I had two nick names for her: “old lady” and “smylah”. Because she had the oldest, kindest eyes – full of stories I wish she could tell me. And because she smiled at me sometimes. Especially when I would lie down on her big fluffy bed and cuddle her, or look over at her and whisper “I love you.”
Her Last Week
During her last week she became distant with me. And not just with me, but also with her “green ducky” – which she toted with her everywhere, and curled up with to sleep. At one point I was concerned she couldn’t see me, but it turned out she was just ignoring me. :p
She just seemed “moody” or tired, but I kept a close eye on her. She was eating and drinking and going out (potty) like normal, and seemed okay otherwise. It’s just that she would go off by herself – sleep in another room – and seemed a bit distant. Nothing major.
Then late Sunday evening she got sick. She threw up a clear foamy liquid. She was also pacing and restless, but not complaining – no crying or whining. As the night wore on she started behaving oddly, trying to get into small spaces – like behind furniture and under the lower deck – which was very unusual for her.
Monday, June 11th
First thing the next morning I called my vet to let them know, and then took her to the veterinary hospital. She was still drinking water and going potty, still no other symptoms, but I thought it best to get her in right away.
She was already in shock by the time we got there, and started bloating up quickly. The doctor also said she was severely dehydrated – which surprised me, given she was still drinking and peeing, and not acting lethargic.

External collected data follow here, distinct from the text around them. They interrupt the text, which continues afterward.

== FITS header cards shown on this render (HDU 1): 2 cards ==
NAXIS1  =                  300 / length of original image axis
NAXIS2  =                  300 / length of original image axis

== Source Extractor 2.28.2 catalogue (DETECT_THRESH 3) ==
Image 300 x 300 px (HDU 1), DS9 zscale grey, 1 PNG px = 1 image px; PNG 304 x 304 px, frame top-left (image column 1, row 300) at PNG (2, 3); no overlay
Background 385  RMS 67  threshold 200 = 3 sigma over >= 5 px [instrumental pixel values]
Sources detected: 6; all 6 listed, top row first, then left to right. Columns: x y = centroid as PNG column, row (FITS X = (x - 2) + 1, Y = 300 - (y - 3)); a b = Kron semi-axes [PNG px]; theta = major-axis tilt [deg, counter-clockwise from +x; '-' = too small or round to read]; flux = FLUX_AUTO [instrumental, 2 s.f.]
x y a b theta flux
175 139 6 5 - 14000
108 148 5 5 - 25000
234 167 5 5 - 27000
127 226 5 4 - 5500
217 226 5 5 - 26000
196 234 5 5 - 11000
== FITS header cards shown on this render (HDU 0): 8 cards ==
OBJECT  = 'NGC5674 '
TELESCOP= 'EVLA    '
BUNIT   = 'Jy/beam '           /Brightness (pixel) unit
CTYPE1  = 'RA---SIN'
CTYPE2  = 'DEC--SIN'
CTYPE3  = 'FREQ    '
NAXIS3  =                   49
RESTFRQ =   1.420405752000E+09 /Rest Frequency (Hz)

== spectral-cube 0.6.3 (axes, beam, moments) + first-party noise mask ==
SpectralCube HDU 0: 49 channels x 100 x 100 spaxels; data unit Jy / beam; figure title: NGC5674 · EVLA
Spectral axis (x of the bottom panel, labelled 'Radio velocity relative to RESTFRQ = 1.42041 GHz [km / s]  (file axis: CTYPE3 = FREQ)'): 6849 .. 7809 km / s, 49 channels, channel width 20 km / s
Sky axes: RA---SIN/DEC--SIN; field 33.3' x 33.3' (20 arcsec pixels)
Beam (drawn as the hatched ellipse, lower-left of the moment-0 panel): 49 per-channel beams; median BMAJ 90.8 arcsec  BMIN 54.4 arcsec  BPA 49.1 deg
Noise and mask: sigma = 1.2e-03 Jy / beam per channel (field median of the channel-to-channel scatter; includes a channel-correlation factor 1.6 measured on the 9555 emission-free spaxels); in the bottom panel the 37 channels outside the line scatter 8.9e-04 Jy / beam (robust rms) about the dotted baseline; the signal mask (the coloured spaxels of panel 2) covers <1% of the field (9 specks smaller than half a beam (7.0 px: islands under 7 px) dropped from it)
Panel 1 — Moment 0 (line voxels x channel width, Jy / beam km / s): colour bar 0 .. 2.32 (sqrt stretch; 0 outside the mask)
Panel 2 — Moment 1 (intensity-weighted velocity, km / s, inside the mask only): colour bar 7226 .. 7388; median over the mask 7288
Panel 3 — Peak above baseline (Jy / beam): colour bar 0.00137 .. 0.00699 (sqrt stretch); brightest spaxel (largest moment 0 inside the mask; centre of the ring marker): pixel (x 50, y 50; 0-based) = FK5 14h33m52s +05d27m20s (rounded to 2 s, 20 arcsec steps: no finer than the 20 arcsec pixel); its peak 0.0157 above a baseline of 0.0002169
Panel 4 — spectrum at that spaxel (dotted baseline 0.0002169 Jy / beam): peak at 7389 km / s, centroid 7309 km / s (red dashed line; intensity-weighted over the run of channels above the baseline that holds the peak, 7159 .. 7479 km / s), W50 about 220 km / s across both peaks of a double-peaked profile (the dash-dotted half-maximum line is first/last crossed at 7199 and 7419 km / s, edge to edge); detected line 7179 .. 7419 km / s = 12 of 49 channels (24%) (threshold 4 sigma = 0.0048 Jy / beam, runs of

I felt terrible. It all happened so fast, and progressed so quickly.
It had been a 1 hour 15 minute drive to get there, and she seemed like her usual self – enjoying the ride. When we walked in she wanted to greet everyone in the waiting area, along with their birds and cats and pups. She has such a sweet demeanor and is such a lover. You would have never known she was in pain, or that she was dying.

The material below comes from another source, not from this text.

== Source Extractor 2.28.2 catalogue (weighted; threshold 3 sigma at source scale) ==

I certainly didn’t… She never once complained. In hindsight, it made me wonder how much pain she was in before with her back and her hind legs. Every time she fell she would just struggle a bit, then get right back up and keep going. A time or two she “peeped” but it was rare.
The doctor ran tests and did an x-ray, and saw that her stomach had twisted.
Danes are most susceptible to this condition of the stomach flipping or twisting, but it happens in other large breeds as well. From what I understand it can happen at any time, but is most common toward the end, in the last years. Once the stomach becomes contorted it can cause damage to the liver, pancreas and heart.
Mylah passed away that afternoon. I was sitting in the floor in front of her wiping her mouth (she was drooling). She walked forward and laid down, and put her head in my lap. I bent over and put my forehead to hers, rubbing her ears and whispering to her… when I felt her stop breathing.
With tears rolling down my face, I just held her. And I imagined her in a place where she was running through the grass with no pain and no limp… free and happy.
I had no idea I would be coming back without her when we left home that morning. It was one of the hardest trips I’ve ever had to make. It all happened so fast. I was completely stunned.
I’m glad she is no longer suffering. And I’m so very glad I had the short time with her that I did. She added something so special to my life – a love that I will continue to hold in my heart… forever.